Fanático fui del cine mexicano, con sólo que la película llenase un requisito: que fuese mala a morir, que ello me hacía vivir, y siendo, como eran, cintas mexicanas, ¿cuál abstenerme de ver? ¿Cuál, Charito Granados? ¿Cuál, Maritoña Pons? Todas eran mis favoritas: esta comedia, la trágica de tan mala, y esta tragedia de involuntario humor, y la tragicomedia, el dramón pasional, todas. Fanático fui de las malas películas, sí, pero al igual que los viejos adoradores del cine mudo que no lograron resistir el salto de calidad al parlante, así yo: hasta el mal cine en blanco y negro llegué, que aquellas malas películas algo, en mi pésimo gusto como cinéfilo, tenían rescatable, mientras las cintas mexicanas de color, con sus excepciones, no me parecen malas, no, sino cretinas, estúpidas, a la medida de los pobres de espíritu que asisten al cine para (asco, horror), mascar, tragar, eructar y rumiar bolsas de palomitas entre comentarios de lo que ocurre en la pantalla Yo, adicto al cine de Eisenstein, Bergman y cercanías, ¿soportar El acorazado Potemkin, Que viva México, Gritos y susurros y Paisaje en la niebla con mis vecinos de asiento mascando palomitas? Deserte de la sala de cine Me rendí, de plano, y no más.

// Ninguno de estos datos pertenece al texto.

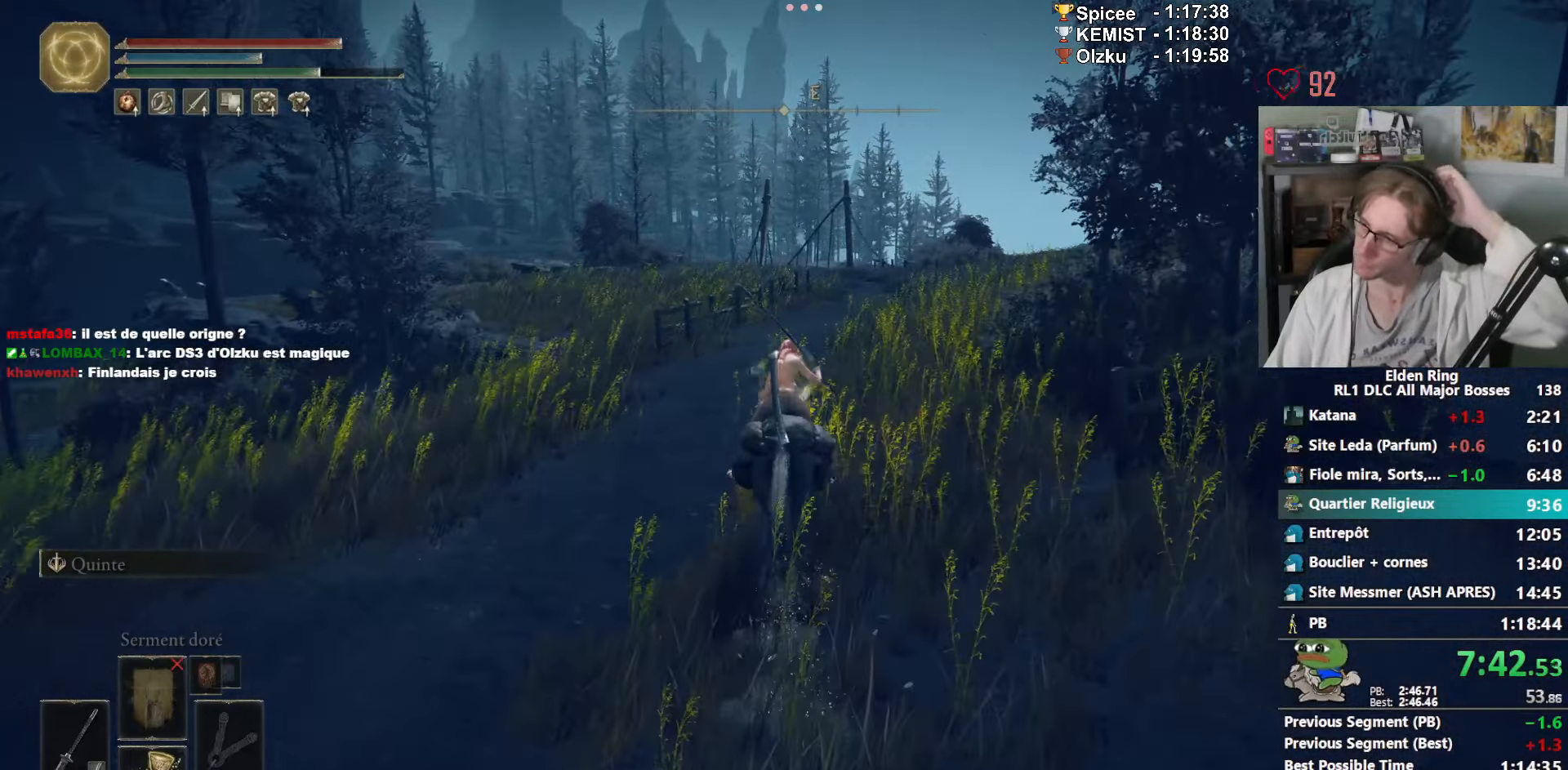
{"keys": ["z"], "mouse": [], "events": []}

Pero cuánto añoro aquellas parejas de una comicidad (¡Laurel y Hardy!), que degeneró hasta la náusea con los vurus de Virus y Capulina Estómago tuve para el mal cine de pésimos comediantes, pero después de Virutas y Clavillazos, de un Tin Tan ya ventrudo, un Cantinflas atascado de moralina y toda la cáfila de farsantes que (placer de pobres de espíritu) a pastelazos emporcan el cine, ¿soportar esos detestable sketches (salivazos, nalgadas, nalgazos) de parejas de cómicos tan babosos, tan zafios y cínicos como Fox y Beltrones, Espino y «Germán«, Zavaleta y Noroña, El Peje y Ortega? ¡Nunca! Paso sin ver. He dicho. (¡Puagh!)

Un comentario en “Qué joven fui una vez…”

  1. El problema de las parejas cómicas que menciona es que no se quedan en la pantalla de una sala de cine; hay que tenerlas presentes , queramos o no , en la realidad cotidiana.